[Stored entries]
========================
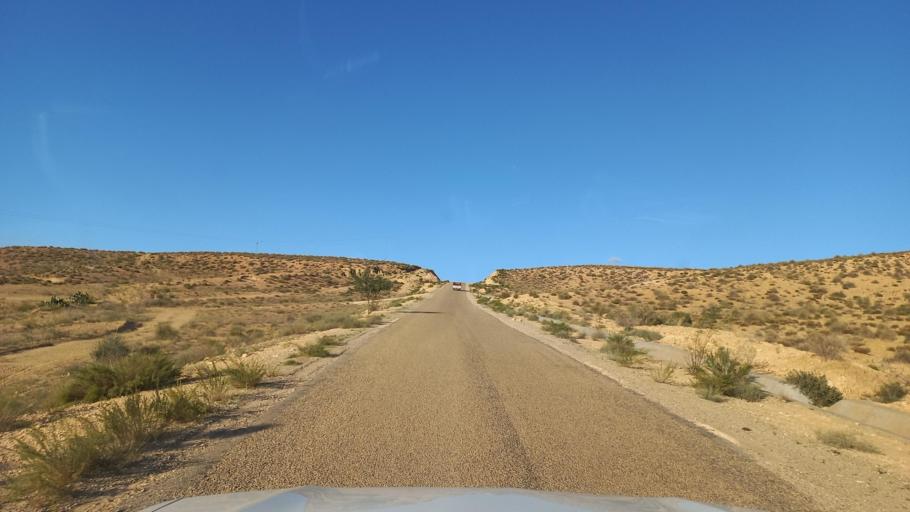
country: TN
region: Al Qasrayn
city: Sbiba
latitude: 35.3473
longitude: 9.1303
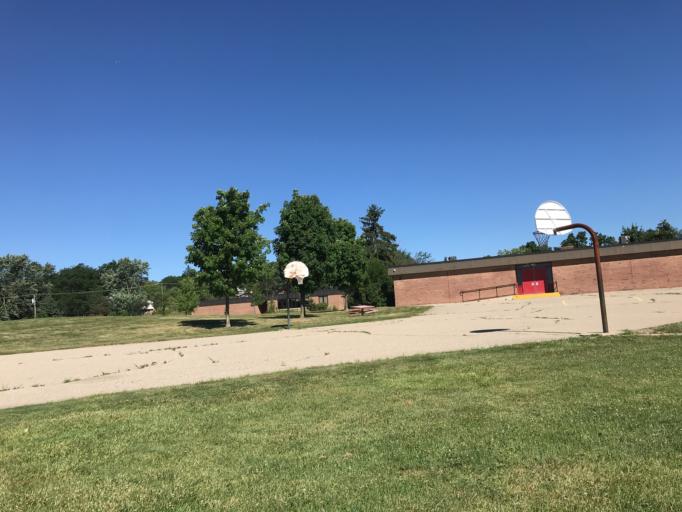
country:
========================
> _PROBLEM_
Recast every line of the rows above as a Markdown table with the columns Number and Text, giving each line its own number and skipping blank lines. Leave the pictures out.

> _TASK SOLUTION_
| Number | Text |
|---|---|
| 1 | country: TN |
| 2 | region: Al Qasrayn |
| 3 | city: Sbiba |
| 4 | latitude: 35.3473 |
| 5 | longitude: 9.1303 |
| 6 | country: |